Hope springs eternal

I blame it on the weather. I was walking our dog the other evening. It was shirt-sleeve warm, with a light breeze. Trees everywhere were starting to leaf. The nearby mountains, still wrapped in snow, towered above the houses and trees. For a moment I was completely in the moment and happy.  

This is not something that comes naturally to me. Not only have I inherited my mother’s worry-gene, but I tend to live inside my own head. It’s rare that I have nothing running through my mind. Even if I’m not worrying I’m replaying a conversation, thinking ahead on a project, or wondering about one thing or another. To paraphrase Yoda, I’m one of those people who seldom has my mind on where am, or what I’m doing. At least not if the work at hand doesn’t demand my full concentration.

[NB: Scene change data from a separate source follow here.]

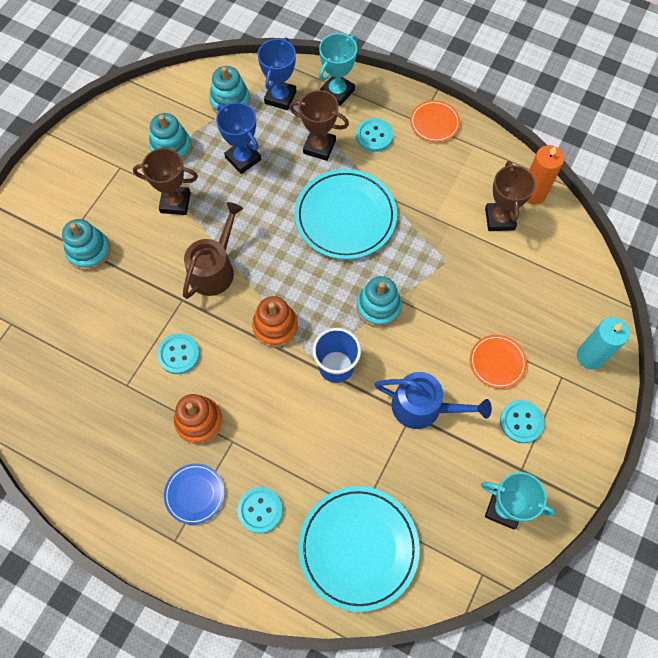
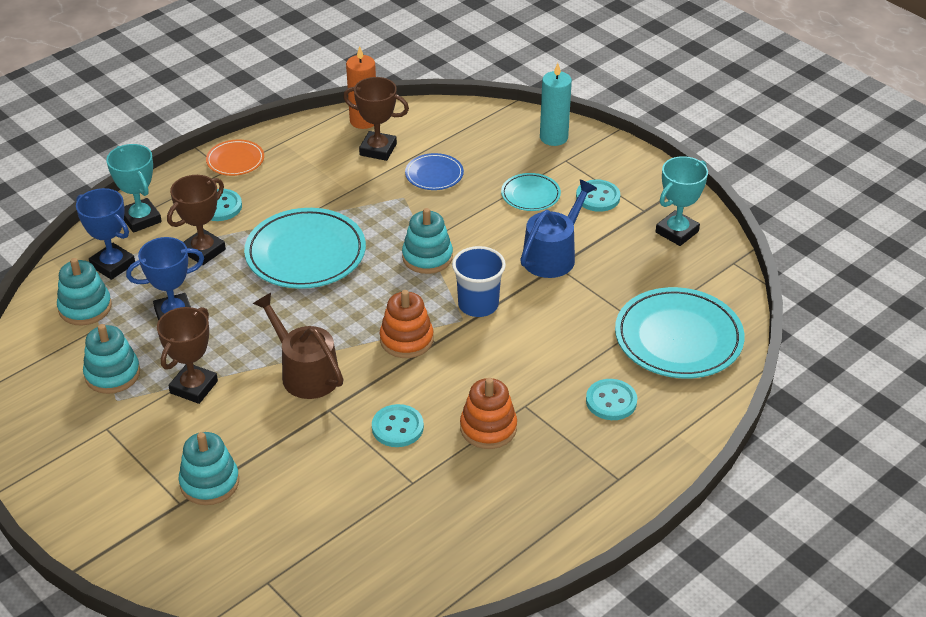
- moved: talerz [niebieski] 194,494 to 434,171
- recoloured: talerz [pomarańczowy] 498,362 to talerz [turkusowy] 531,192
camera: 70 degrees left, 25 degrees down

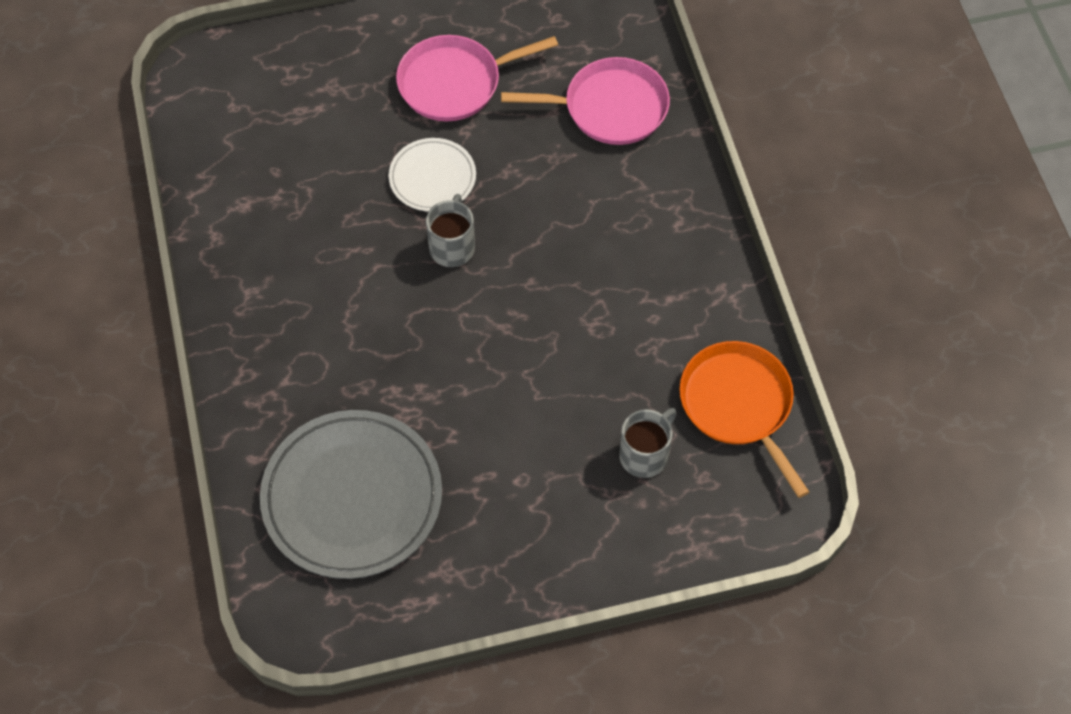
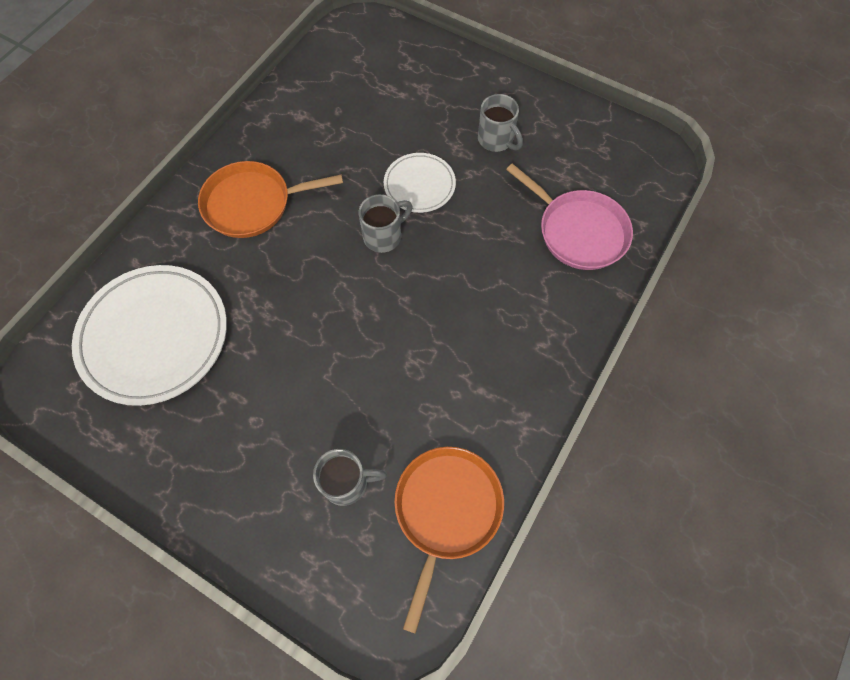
- recoloured: talerz [szary] 351,494 to talerz [biały] 149,335
- added: patelnia [pomarańczowy] 270,199
- replaced: patelnia [różowy] 477,78 to kubek [szary] 500,123
camera: 45 degrees right, 5 degrees up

So for me to come outside my head long enough to take a look around and enjoy the moment takes some doing. It takes, for example, a beautiful spring evening. And then the dog required scooper service and it was back to reality again. But it was a wonderful moment while it lasted.

I’m hoping for more such moments as spring develops. We’re still in that early “do we or don’t we” stage when snow is still possible and a heavy jacket is the safest bet when you leave the house in the morning. As more mild weather comes along I need to make sure I’m where those moments can happen again.